Dear UAA Colleagues,

External and internal changes are all around us. As is the case in periods of change, the journey is tremendously ambiguous but will emerge into clarity. In this ever-shifting landscape, a primary question in evaluating our work is how do we want to look in June? How do we want to grow and serve the campus in better, more efficient ways?

As someone who must be comfortable with change and ambiguity, it was inspiring to have President Obama on campus and to be in the presence of so many of our students. I was struck by the high level of energy and enthusiasm of our students, many of whom stand to be leaders. Change as a result of the current economy is a theme from the broadest standpoints of government to the most focused individual experience. Obama spoke about the necessity of working together, rolling up our sleeves to make progress and drive in a common direction.
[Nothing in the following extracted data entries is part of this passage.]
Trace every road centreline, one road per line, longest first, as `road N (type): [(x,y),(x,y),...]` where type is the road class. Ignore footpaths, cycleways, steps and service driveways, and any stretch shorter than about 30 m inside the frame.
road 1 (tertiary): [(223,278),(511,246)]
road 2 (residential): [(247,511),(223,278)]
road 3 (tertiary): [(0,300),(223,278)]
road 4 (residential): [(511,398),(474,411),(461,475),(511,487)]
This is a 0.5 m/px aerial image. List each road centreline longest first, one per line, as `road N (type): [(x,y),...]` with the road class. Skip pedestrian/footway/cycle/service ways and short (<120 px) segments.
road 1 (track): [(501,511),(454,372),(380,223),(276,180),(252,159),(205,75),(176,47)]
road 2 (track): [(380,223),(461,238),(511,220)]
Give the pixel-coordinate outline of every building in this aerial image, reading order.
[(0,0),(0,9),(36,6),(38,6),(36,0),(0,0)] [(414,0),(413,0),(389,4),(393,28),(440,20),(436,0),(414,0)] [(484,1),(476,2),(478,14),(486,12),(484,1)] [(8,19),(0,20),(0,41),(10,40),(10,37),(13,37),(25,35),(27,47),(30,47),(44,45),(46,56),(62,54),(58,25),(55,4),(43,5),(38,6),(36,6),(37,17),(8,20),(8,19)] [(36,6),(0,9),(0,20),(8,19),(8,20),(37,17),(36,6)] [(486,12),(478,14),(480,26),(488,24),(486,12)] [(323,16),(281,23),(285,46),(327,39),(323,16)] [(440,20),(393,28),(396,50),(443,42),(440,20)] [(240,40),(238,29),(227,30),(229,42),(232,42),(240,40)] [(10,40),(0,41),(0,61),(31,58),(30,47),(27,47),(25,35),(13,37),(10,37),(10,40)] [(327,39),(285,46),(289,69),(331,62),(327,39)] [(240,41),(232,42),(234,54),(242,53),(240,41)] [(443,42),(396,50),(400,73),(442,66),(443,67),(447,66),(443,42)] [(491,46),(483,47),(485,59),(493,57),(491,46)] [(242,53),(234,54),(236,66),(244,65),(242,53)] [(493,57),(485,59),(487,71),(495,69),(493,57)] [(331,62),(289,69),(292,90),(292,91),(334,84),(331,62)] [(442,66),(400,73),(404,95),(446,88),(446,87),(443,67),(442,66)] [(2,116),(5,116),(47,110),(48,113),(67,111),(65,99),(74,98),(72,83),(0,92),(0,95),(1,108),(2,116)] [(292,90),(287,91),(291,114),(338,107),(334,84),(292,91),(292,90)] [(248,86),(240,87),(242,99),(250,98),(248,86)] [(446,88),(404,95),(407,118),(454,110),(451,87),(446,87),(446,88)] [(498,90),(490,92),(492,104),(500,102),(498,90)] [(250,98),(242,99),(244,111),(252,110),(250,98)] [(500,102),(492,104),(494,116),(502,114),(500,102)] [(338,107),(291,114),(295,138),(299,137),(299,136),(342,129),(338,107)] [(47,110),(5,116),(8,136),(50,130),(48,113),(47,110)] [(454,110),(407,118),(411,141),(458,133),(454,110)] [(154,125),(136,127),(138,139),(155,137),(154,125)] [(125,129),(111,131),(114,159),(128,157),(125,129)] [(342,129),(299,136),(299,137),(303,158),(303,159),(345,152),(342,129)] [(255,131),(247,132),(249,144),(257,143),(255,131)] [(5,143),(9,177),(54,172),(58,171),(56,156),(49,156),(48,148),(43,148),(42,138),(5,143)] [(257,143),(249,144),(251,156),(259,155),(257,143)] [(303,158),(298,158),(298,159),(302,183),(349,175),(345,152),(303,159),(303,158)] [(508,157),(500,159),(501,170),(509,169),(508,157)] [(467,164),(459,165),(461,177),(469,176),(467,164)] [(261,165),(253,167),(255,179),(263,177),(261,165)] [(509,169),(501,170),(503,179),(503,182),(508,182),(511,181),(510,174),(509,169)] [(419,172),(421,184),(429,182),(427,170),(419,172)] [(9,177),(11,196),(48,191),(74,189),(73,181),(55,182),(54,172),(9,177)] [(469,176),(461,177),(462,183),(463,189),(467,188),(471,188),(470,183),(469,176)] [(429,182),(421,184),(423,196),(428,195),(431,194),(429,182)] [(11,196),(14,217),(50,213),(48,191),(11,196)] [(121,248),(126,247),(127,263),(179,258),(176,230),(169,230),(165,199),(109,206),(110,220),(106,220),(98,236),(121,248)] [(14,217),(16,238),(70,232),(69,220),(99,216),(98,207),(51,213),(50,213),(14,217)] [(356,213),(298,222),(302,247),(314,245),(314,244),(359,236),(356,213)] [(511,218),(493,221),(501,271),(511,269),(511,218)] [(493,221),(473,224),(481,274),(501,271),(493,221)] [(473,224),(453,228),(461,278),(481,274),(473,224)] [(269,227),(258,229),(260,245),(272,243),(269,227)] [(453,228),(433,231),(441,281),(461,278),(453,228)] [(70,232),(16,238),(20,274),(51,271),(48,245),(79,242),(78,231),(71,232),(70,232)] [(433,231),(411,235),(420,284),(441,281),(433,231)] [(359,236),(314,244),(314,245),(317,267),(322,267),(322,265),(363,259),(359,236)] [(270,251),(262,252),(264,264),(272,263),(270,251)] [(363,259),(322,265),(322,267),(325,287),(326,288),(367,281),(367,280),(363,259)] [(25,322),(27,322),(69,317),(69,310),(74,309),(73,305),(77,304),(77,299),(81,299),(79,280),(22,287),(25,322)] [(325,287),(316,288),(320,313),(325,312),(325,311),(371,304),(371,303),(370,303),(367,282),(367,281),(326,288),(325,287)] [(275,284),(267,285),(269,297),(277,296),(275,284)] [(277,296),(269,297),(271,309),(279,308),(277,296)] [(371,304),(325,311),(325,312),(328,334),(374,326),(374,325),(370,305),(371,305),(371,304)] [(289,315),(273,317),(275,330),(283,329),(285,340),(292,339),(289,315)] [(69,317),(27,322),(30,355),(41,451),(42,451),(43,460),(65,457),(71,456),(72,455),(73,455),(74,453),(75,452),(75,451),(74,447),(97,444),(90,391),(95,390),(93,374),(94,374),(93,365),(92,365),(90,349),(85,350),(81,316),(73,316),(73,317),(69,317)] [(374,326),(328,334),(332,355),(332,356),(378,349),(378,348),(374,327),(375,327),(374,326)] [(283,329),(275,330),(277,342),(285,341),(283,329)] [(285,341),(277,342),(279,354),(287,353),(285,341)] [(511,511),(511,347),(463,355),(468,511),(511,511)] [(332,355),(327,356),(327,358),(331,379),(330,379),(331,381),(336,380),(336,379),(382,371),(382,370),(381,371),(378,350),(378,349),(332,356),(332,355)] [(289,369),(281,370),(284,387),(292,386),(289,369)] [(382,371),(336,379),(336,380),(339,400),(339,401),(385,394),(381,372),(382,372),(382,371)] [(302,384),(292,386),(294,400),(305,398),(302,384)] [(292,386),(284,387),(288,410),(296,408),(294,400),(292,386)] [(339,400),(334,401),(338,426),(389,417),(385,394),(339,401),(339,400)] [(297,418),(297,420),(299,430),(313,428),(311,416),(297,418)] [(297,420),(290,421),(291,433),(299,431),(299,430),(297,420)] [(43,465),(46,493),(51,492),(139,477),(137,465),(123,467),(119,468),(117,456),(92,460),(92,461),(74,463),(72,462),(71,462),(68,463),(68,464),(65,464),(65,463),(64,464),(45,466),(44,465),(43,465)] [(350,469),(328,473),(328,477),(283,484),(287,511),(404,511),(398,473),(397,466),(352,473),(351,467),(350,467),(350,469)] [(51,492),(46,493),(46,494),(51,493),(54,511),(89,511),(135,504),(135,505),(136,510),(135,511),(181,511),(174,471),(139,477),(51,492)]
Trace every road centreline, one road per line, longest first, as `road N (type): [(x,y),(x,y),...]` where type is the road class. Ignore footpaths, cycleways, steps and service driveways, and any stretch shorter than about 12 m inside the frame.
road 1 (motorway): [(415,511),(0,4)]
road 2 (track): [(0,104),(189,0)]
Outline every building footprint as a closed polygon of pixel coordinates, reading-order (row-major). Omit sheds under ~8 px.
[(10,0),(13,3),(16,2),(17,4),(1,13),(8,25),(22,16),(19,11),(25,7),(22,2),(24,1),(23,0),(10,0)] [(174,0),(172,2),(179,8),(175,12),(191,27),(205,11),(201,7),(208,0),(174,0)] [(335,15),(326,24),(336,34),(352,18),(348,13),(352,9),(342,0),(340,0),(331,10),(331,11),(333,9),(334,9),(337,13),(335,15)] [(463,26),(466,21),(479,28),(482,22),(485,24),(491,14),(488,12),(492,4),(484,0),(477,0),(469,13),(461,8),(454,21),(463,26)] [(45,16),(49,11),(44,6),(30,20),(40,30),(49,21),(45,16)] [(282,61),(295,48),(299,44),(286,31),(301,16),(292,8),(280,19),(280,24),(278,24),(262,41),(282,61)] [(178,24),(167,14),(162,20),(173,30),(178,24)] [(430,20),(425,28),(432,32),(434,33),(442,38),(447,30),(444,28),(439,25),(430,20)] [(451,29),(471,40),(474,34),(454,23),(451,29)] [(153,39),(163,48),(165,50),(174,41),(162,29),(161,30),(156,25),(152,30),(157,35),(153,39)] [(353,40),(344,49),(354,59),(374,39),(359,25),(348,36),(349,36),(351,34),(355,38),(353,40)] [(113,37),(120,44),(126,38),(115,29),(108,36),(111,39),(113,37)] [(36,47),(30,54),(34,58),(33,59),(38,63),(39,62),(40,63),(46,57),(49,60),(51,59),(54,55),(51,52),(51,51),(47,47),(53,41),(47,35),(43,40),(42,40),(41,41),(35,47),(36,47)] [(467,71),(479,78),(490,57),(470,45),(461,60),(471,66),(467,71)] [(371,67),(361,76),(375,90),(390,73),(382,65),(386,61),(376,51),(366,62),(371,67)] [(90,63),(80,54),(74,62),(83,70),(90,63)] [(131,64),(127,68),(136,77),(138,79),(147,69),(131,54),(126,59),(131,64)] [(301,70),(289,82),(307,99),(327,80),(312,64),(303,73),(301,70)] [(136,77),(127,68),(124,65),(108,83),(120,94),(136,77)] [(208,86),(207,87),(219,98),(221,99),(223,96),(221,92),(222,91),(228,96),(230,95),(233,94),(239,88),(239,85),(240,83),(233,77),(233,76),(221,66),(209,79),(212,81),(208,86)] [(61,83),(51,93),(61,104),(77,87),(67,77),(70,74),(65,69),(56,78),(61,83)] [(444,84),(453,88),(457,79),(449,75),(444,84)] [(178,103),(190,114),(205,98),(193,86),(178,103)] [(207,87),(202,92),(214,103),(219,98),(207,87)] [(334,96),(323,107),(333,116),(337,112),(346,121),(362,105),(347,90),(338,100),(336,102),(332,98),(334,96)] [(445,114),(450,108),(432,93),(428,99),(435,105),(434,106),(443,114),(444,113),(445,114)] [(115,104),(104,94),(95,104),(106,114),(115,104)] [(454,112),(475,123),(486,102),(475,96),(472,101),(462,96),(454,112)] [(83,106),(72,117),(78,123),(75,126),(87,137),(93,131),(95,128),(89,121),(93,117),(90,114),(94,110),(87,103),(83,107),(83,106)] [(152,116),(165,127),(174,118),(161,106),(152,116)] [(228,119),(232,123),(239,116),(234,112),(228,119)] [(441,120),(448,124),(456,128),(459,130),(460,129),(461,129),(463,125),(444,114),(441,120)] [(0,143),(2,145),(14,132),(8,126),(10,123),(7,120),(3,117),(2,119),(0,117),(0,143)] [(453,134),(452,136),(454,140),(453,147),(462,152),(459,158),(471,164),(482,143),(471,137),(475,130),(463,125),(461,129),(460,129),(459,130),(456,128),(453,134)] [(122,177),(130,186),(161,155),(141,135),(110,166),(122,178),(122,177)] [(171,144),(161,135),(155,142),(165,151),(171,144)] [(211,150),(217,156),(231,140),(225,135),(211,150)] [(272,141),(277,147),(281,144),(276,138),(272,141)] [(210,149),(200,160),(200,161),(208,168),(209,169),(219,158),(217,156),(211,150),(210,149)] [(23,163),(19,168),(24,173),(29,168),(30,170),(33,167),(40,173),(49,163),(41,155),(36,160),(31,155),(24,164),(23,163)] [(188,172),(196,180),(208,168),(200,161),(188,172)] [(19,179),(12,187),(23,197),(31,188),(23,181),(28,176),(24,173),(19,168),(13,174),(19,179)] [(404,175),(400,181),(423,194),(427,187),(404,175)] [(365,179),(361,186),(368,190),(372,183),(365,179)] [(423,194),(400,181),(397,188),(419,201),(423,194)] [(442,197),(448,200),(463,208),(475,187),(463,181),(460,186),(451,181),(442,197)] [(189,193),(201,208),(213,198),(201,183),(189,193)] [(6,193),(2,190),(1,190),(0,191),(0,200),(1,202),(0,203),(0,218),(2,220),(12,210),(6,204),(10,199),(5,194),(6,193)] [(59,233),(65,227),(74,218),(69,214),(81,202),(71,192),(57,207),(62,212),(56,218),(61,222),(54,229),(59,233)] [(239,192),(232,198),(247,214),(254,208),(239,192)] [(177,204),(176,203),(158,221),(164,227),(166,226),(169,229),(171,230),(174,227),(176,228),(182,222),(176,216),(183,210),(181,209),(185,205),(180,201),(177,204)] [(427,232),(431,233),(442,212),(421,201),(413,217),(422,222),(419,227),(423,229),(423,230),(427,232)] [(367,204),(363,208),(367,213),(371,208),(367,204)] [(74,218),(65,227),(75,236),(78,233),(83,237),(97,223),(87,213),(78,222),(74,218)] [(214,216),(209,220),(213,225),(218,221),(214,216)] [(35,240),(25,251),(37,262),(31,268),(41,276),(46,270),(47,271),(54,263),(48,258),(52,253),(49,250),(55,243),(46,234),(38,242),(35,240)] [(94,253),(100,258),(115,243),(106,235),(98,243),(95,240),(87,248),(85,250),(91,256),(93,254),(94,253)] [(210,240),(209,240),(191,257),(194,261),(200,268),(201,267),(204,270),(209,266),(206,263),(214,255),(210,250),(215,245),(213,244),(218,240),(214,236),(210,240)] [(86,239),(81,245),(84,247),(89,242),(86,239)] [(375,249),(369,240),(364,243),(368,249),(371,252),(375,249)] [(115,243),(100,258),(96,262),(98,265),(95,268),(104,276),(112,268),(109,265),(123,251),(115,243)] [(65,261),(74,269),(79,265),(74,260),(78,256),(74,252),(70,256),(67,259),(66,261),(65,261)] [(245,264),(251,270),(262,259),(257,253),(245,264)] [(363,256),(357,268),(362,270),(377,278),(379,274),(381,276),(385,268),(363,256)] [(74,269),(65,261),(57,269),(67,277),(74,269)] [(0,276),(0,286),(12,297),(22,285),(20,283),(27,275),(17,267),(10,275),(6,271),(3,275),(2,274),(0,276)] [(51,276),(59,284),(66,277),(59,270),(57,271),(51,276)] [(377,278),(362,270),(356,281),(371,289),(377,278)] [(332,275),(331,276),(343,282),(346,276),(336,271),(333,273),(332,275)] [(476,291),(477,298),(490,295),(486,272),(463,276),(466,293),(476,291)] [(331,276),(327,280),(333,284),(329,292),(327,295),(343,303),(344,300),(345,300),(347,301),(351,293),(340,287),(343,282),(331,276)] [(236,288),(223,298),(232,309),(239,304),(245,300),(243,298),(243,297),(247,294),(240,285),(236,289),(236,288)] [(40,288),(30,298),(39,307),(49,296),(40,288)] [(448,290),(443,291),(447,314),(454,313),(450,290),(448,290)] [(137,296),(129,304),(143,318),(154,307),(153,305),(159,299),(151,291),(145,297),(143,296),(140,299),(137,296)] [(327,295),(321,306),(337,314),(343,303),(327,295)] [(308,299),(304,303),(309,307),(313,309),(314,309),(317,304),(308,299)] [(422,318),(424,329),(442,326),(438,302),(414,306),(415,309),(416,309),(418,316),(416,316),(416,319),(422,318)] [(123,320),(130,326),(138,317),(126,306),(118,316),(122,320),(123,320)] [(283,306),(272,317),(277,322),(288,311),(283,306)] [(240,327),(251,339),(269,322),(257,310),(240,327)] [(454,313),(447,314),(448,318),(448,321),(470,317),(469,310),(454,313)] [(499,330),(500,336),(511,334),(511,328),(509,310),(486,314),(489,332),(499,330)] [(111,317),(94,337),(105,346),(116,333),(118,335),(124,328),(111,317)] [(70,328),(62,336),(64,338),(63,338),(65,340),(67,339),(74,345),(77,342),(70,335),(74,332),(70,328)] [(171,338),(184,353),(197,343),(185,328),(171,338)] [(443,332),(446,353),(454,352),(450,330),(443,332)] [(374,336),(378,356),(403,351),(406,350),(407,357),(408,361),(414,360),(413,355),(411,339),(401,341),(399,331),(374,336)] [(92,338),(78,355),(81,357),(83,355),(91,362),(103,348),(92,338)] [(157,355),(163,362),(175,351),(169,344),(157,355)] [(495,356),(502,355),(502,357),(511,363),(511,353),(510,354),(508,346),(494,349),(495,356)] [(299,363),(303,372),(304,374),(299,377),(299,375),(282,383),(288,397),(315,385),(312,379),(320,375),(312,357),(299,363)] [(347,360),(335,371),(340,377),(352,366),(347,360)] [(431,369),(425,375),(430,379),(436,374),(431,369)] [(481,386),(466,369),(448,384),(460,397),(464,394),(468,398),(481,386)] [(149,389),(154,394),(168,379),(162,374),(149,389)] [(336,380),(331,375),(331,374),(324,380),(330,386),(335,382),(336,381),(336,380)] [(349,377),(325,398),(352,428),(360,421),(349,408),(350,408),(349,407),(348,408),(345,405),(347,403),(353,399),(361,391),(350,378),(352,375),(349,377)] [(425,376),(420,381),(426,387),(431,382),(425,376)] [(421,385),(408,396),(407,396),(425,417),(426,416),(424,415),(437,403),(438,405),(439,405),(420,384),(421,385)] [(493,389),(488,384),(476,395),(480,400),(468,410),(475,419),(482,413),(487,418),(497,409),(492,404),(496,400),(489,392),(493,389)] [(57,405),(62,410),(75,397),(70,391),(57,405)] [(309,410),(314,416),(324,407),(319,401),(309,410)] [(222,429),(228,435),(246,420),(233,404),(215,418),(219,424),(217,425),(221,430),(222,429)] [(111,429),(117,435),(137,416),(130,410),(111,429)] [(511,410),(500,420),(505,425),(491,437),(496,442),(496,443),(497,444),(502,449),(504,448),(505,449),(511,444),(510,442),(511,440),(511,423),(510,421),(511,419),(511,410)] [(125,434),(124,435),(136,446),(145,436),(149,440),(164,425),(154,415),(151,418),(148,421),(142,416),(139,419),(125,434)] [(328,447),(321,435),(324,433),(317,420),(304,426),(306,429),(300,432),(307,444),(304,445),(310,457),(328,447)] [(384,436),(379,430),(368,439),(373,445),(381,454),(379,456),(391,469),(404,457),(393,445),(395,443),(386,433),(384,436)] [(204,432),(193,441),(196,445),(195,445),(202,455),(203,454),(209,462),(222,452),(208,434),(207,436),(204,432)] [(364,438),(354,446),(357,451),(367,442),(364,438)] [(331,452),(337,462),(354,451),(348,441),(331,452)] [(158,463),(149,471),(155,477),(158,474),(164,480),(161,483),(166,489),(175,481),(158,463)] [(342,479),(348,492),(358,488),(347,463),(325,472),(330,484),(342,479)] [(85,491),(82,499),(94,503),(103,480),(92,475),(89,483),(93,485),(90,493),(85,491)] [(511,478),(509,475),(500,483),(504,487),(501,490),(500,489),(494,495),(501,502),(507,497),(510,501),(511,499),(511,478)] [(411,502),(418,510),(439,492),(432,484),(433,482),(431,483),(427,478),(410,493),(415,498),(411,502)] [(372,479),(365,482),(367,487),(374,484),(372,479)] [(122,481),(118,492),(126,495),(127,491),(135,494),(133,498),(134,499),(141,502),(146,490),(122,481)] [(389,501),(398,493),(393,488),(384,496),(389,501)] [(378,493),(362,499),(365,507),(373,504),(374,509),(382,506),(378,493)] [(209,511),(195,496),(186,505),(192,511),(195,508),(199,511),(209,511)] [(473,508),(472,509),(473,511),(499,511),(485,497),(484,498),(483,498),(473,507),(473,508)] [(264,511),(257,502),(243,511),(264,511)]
These themes resonate with UAA and the broader University.

As a campus and larger community, we are still in the mindset of a push—sleeves rolled up, regaining our momentum. It is gritty and difficult work that calls on courage, vision, leadership, and constantly assessing where we’ve been and where we are going.

Bryan Crockett has been thinking about this. I recently received an email from Bryan who manages summer orientation in First Year Programs. Bryan noticed the increase in international students and suggested some ideas of how to update the international student orientation to better meet those students’ needs. I appreciated this initiative and leadership to re-think and re-imagine the way our work is done so that we always strive and, sleeves rolled up, push forward to best serve students.

International opportunities are one of the hallmarks of the Honors Program. In Honors, these opportunities are ever-expanding and innovative. Recently, Julie Villegas has coordinated “Writing, Performing, and Curating Millennial Britain,” a course for summer 2011 at Oxford University in which students will work with learning partners from the UW Honors Program, UW Libraries, the Department of English, the University of Oxford and its Libraries and Special Collections. It’s an innovative collaboration that builds upon Honors’ new curriculum.

At the Dream Project’s recent Scholarship Weekend, 260 high school students from around Puget Sound came to the UW campus to begin their search for financial aid that will enable them to attend college. UW alum and Dream Project scholarship expert Sam Lim connected to the group from Berlin via Skype and shared his own life examples of where he came from, where he is now and the work and skill it takes to both find and create opportunity.

In June, I want to be able to look at a unit that is different, better, and invigorated. Are we expanding our reach to connect with students who may not ordinarily find us? Are we re-thinking processes and practices to be sure our methods are efficient and are we changing them if we find they are not? This is a leadership moment for all of us.

Sincerely,
Ed Taylor's Signature
Ed Taylor
Vice Provost and Dean

Volunteers needed for the Dream Project’s Admissions Weekend

Help local high school students achieve the dream of getting into college. Join the Dream Project on November 13 and 14 from 9 a.m. to 4 p.m. at the Dream Project’s Admissions Workshop Weekend and help hundreds of local high school students craft competitive college application essays.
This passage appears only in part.